---- Material to process

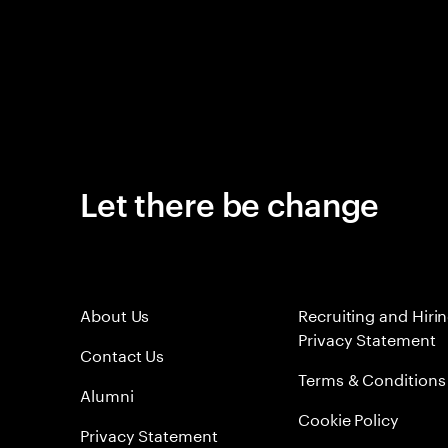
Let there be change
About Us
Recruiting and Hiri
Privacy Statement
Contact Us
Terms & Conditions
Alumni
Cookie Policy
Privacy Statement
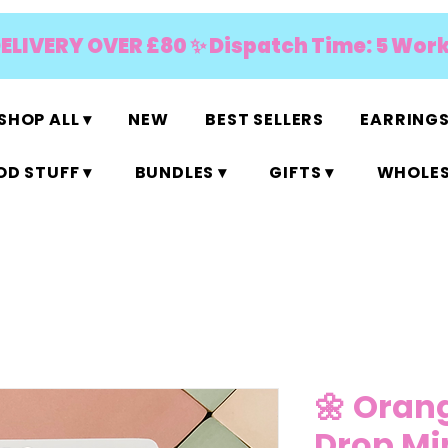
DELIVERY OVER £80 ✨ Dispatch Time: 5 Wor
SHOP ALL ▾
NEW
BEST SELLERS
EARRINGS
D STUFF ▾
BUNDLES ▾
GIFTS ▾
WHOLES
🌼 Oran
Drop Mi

--------
---- Material to process

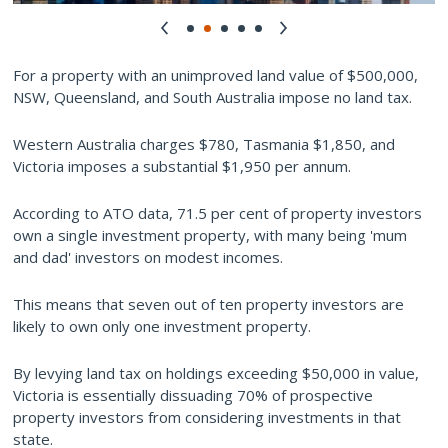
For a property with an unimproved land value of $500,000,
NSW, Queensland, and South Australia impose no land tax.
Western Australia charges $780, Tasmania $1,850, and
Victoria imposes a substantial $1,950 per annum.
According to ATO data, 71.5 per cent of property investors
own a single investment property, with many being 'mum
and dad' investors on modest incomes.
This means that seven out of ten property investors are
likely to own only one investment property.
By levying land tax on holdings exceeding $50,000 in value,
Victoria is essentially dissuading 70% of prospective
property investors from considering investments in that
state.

--------

* [What to work on] Copy out the lines of the records word for word, starting at the line containing "For a property" and ending at the line containing "likely to own only one investment property.".

* [Task answer]
For a property with an unimproved land value of $500,000,
NSW, Queensland, and South Australia impose no land tax.
Western Australia charges $780, Tasmania $1,850, and
Victoria imposes a substantial $1,950 per annum.
According to ATO data, 71.5 per cent of property investors
own a single investment property, with many being 'mum
and dad' investors on modest incomes.
This means that seven out of ten property investors are
likely to own only one investment property.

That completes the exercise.